## ACTION ITEM
Quote every line of text in the material below without any change, and leave the pictures out of your answer.

## INFORMATION PROVIDED
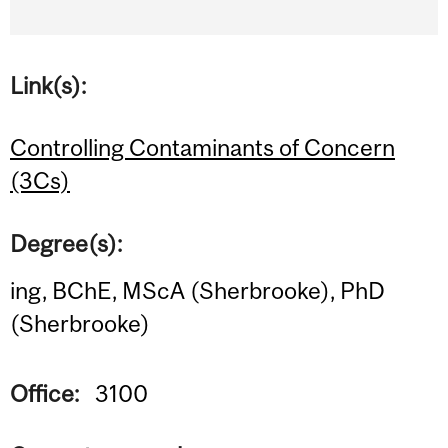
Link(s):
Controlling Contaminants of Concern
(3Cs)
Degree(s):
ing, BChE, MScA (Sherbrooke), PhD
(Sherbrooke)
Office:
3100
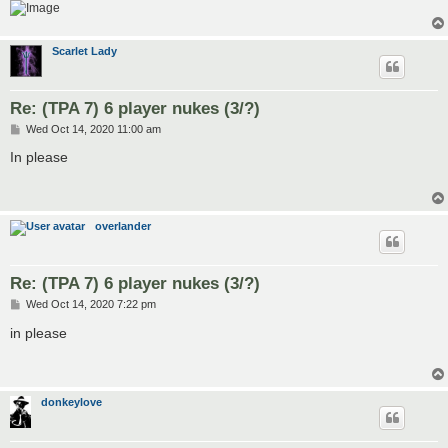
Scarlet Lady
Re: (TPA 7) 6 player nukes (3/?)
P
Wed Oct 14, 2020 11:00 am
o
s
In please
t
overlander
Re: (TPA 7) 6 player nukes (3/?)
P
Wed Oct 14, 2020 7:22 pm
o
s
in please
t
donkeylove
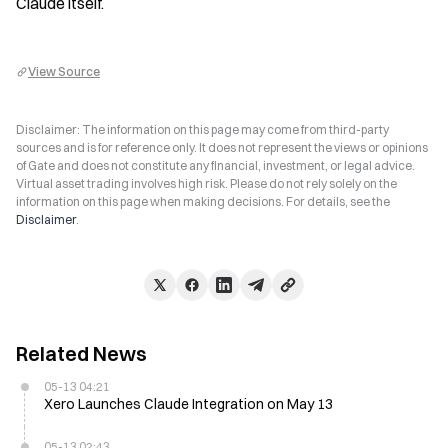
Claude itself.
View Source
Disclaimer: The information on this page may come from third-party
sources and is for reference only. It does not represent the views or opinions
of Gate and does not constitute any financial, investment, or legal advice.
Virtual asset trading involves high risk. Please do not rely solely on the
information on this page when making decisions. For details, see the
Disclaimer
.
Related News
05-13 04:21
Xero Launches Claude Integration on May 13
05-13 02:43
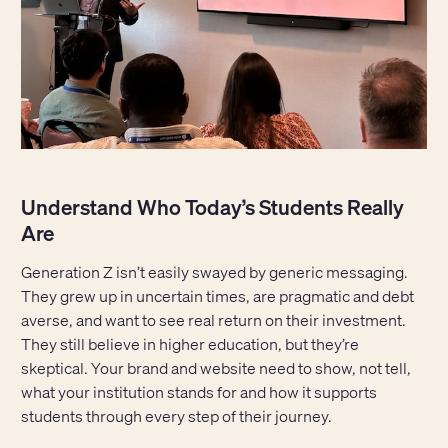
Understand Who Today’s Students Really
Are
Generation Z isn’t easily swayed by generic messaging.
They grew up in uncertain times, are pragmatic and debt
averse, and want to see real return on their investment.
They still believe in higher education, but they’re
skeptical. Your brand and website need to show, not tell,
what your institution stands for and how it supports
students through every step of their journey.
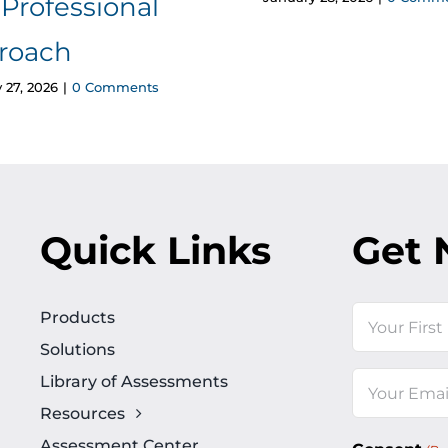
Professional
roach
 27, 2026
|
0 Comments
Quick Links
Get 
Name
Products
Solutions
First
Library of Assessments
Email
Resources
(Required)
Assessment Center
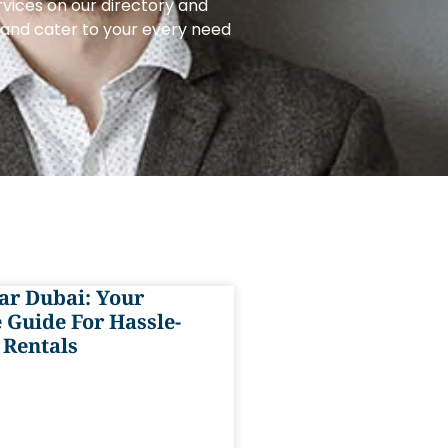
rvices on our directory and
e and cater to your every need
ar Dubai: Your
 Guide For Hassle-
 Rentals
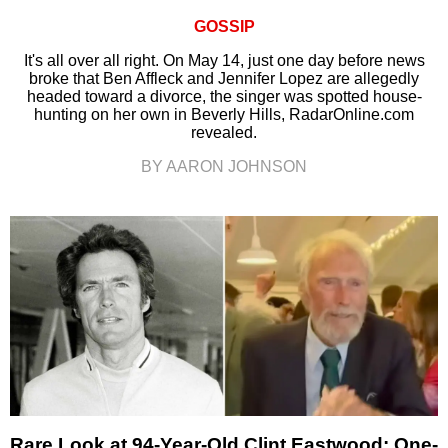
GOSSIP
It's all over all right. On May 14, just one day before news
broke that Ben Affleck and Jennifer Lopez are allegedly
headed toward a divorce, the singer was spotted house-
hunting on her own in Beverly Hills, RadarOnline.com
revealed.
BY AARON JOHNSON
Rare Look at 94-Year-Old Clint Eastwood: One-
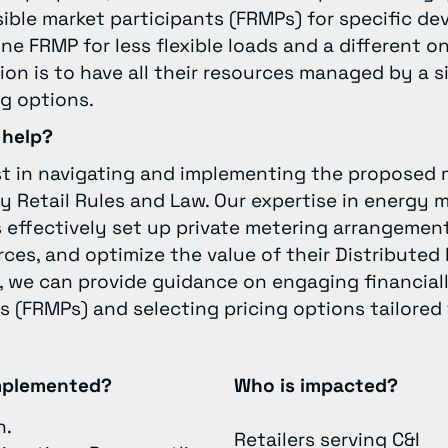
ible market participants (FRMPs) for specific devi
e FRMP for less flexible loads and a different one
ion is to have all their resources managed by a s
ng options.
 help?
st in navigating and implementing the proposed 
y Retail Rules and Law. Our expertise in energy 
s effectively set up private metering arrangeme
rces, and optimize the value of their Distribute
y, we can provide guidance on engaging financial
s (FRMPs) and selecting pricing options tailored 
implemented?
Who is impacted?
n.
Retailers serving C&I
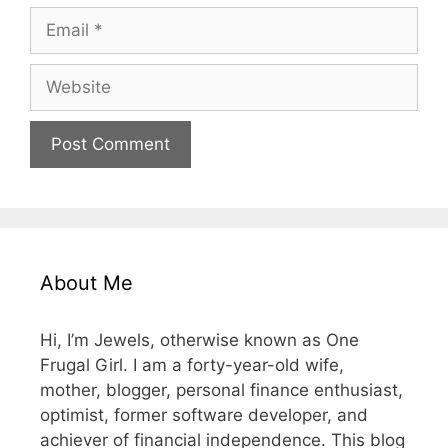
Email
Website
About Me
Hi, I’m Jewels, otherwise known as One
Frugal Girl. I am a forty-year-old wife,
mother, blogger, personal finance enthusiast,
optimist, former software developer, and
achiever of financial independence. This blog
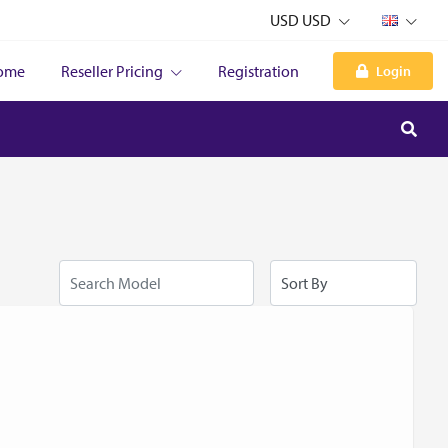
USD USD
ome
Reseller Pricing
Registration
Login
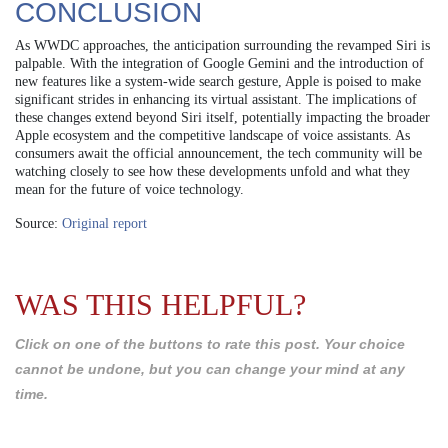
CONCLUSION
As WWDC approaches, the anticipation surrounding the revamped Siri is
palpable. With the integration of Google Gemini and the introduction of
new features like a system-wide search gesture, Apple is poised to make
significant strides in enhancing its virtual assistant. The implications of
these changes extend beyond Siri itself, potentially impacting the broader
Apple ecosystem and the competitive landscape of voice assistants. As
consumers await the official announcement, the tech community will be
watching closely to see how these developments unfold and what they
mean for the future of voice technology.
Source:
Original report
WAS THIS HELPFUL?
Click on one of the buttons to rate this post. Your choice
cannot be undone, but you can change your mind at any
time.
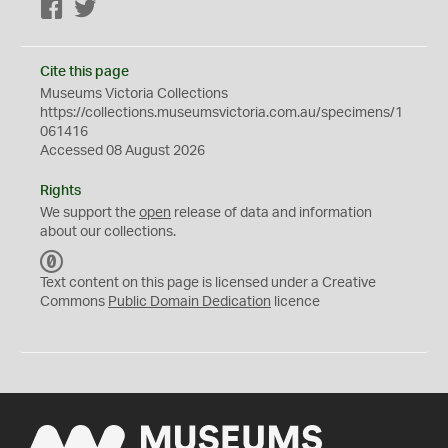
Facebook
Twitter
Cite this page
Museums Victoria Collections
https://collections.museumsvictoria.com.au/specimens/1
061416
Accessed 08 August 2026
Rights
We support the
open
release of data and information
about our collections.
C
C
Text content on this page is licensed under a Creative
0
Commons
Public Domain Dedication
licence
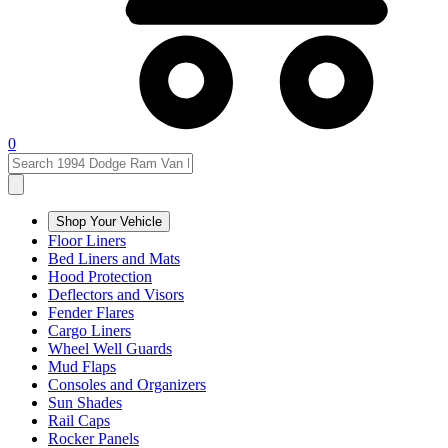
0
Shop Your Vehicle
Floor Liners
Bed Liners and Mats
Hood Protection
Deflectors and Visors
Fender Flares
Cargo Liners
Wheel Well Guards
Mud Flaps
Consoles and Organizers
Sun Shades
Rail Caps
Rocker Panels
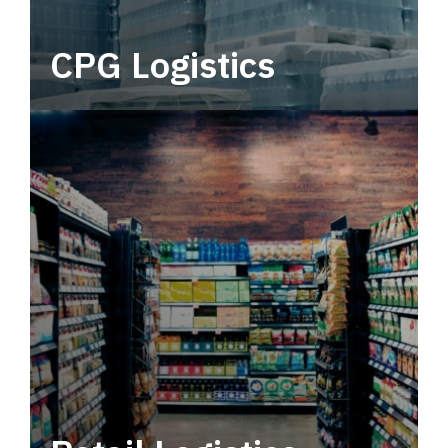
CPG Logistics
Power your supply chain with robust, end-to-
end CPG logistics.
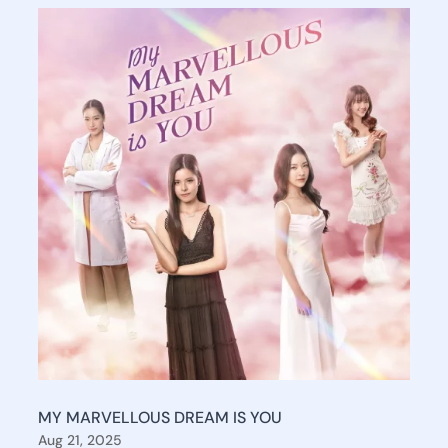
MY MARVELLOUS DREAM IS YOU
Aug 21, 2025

## WORKED SOLUTION
Link(s):
Controlling Contaminants of Concern
(3Cs)
Degree(s):
ing, BChE, MScA (Sherbrooke), PhD
(Sherbrooke)
Office:
3100
Scarlet Lady
Re: (TPA 7) 6 player nukes (3/?)
P
Wed Oct 14, 2020 11:00 am
o
s
In please
t
overlander
Re: (TPA 7) 6 player nukes (3/?)
P
Wed Oct 14, 2020 7:22 pm
o
s
in please
t
donkeylove
Claude itself.
View Source
Disclaimer: The information on this page may come from third-party
sources and is for reference only. It does not represent the views or opinions
of Gate and does not constitute any financial, investment, or legal advice.
Virtual asset trading involves high risk. Please do not rely solely on the
information on this page when making decisions. For details, see the
Disclaimer
.
Related News
05-13 04:21
Xero Launches Claude Integration on May 13
05-13 02:43
Understand Who Today’s Students Really
Are
Generation Z isn’t easily swayed by generic messaging.
They grew up in uncertain times, are pragmatic and debt
averse, and want to see real return on their investment.
They still believe in higher education, but they’re
skeptical. Your brand and website need to show, not tell,
what your institution stands for and how it supports
students through every step of their journey.
Professional
roach
 27, 2026
|
0 Comments
Quick Links
Get 
Name
Products
Solutions
First
Library of Assessments
Email
Resources
(Required)
Assessment Center
rvices on our directory and
e and cater to your every need
ar Dubai: Your
 Guide For Hassle-
 Rentals
GOSSIP
It's all over all right. On May 14, just one day before news
broke that Ben Affleck and Jennifer Lopez are allegedly
headed toward a divorce, the singer was spotted house-
hunting on her own in Beverly Hills, RadarOnline.com
revealed.
BY AARON JOHNSON
Rare Look at 94-Year-Old Clint Eastwood: One-
ible market participants (FRMPs) for specific devi
e FRMP for less flexible loads and a different one
ion is to have all their resources managed by a s
ng options.
 help?
st in navigating and implementing the proposed 
y Retail Rules and Law. Our expertise in energy 
s effectively set up private metering arrangeme
rces, and optimize the value of their Distribute
y, we can provide guidance on engaging financial
s (FRMPs) and selecting pricing options tailored 
implemented?
Who is impacted?
n.
Retailers serving C&I
Email
Website
About Me
Hi, I’m Jewels, otherwise known as One
Frugal Girl. I am a forty-year-old wife,
mother, blogger, personal finance enthusiast,
optimist, former software developer, and
achiever of financial independence. This blog
USD USD
ome
Reseller Pricing
Registration
Login
CONCLUSION
As WWDC approaches, the anticipation surrounding the revamped Siri is
palpable. With the integration of Google Gemini and the introduction of
new features like a system-wide search gesture, Apple is poised to make
significant strides in enhancing its virtual assistant. The implications of
these changes extend beyond Siri itself, potentially impacting the broader
Apple ecosystem and the competitive landscape of voice assistants. As
consumers await the official announcement, the tech community will be
watching closely to see how these developments unfold and what they
mean for the future of voice technology.
Source:
Original report
WAS THIS HELPFUL?
Click on one of the buttons to rate this post. Your choice
cannot be undone, but you can change your mind at any
time.
Facebook
Twitter
Cite this page
Museums Victoria Collections
https://collections.museumsvictoria.com.au/specimens/1
061416
Accessed 08 August 2026
Rights
We support the
open
release of data and information
about our collections.
C
C
Text content on this page is licensed under a Creative
0
Commons
Public Domain Dedication
licence
0
Shop Your Vehicle
Floor Liners
Bed Liners and Mats
Hood Protection
Deflectors and Visors
Fender Flares
Cargo Liners
Wheel Well Guards
Mud Flaps
Consoles and Organizers
Sun Shades
Rail Caps
Rocker Panels
CPG Logistics
Power your supply chain with robust, end-to-
end CPG logistics.
MY MARVELLOUS DREAM IS YOU
Aug 21, 2025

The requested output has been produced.